As the crisis in Venezuela continues, many Americans wonder whether regime change is warranted. While most believe that a non-democratic regime, like that of Venezuelan President Maduro, should be removed from power for humanitarian reasons, a few think the United States should seek a coup on moral or ideological grounds. Others point to the US overthrow of Japan and Germany after World War II, or to books such as Bitter Fruit and The CIA in Guatemala that detail how the United States engineered a coup in 1954 in order to protect the interests of the United Fruit Company, as proof that the regime-change doctrine is justifiable.
This conventional wisdom is flawed. A growing scholarly consensus finds that regime-change policies are rarely successful, regardless of the strategy utilized. Indeed, they can trigger civil wars, produce deleterious side effects, and draw the intervener into lengthy nation-building projects. Despite these flaws, many policymakers continue to favor regime-change policies, due to cognitive biases that lead them to focus on the desirability of their goals and to underestimate what it will take to achieve them.
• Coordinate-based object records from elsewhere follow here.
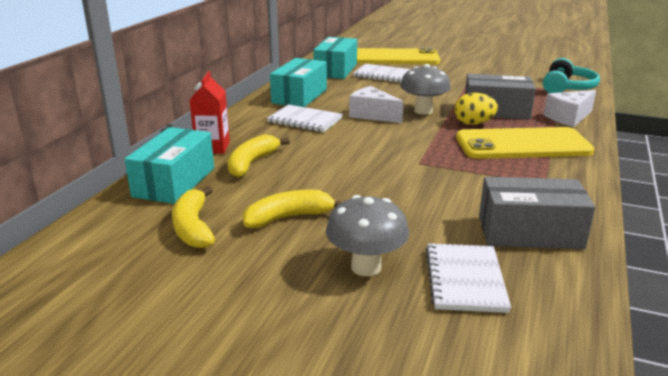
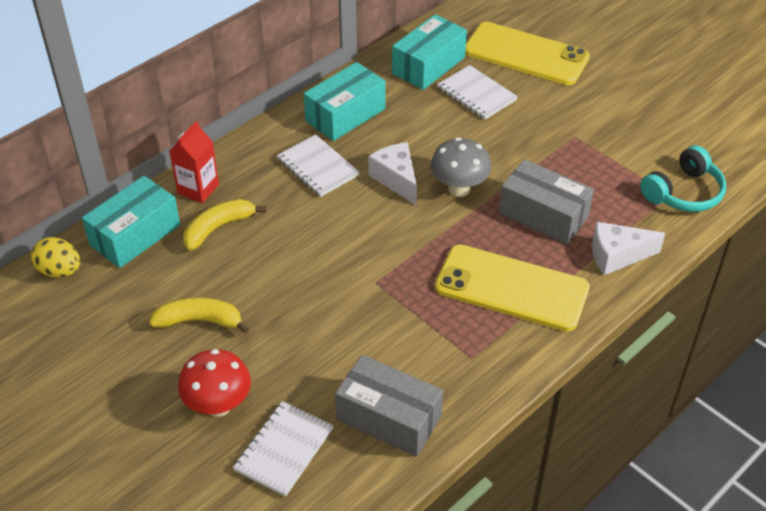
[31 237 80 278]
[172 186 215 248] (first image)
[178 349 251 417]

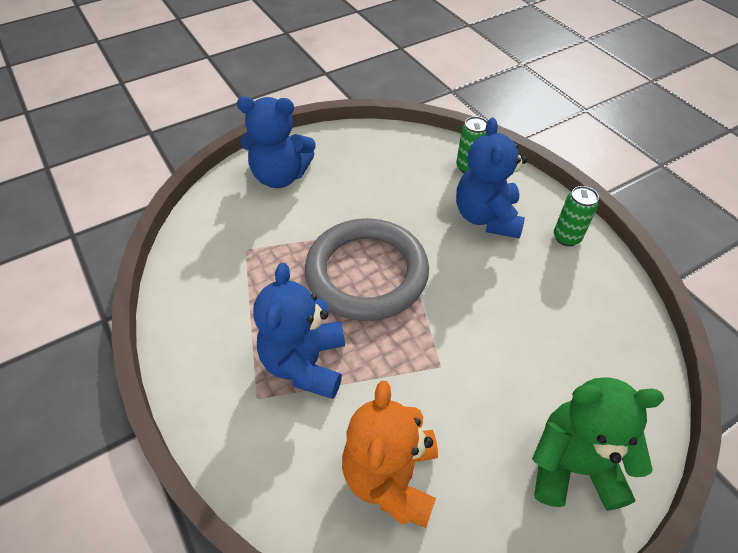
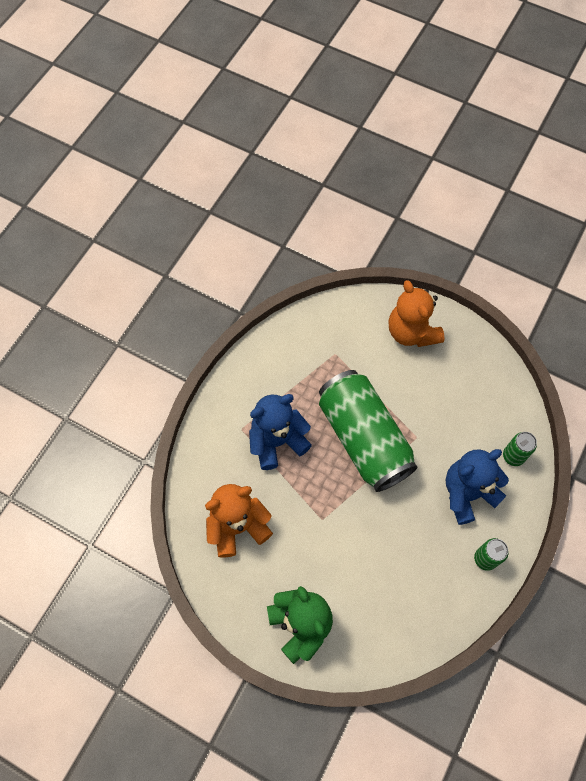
[389 280 445 347]
[319 370 417 492]

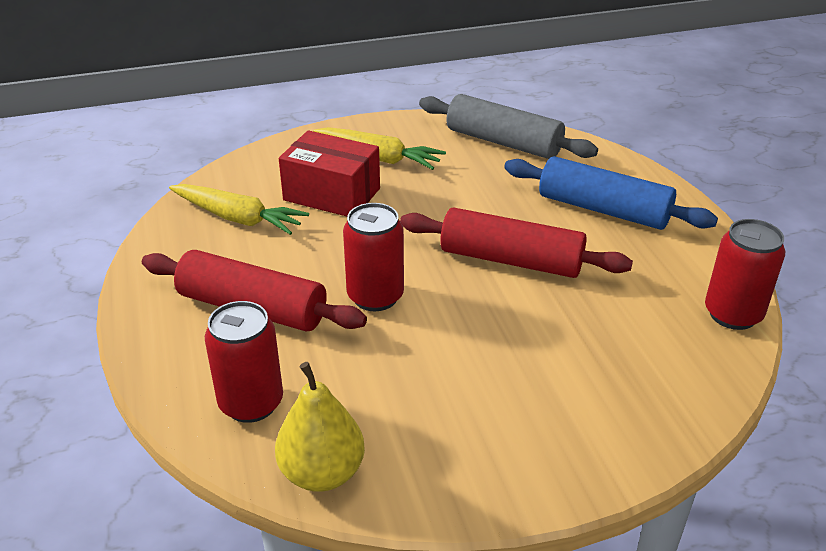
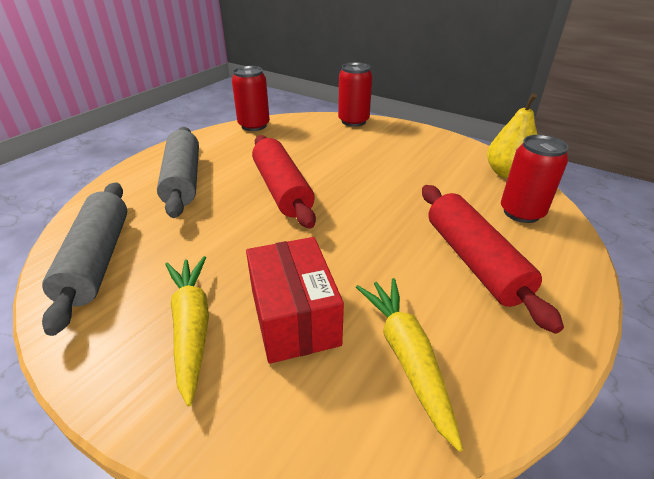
[157 127 199 218]
[338 62 372 127]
The fundamental problem with this approach is that it is a radical departure from the principle of Westphalian sovereignty. It makes what happens inside another nation’s borders the business of foreign powers and gives them the ability to change government leaders without obtaining a popular vote or any sort of consent from the people whose lives are affected. This is not the way nations should operate. Rather, they should pursue their policy objectives through the use of the tools available to them, such as sanctioning odious regimes and engaging in covert efforts to help opposition forces organize.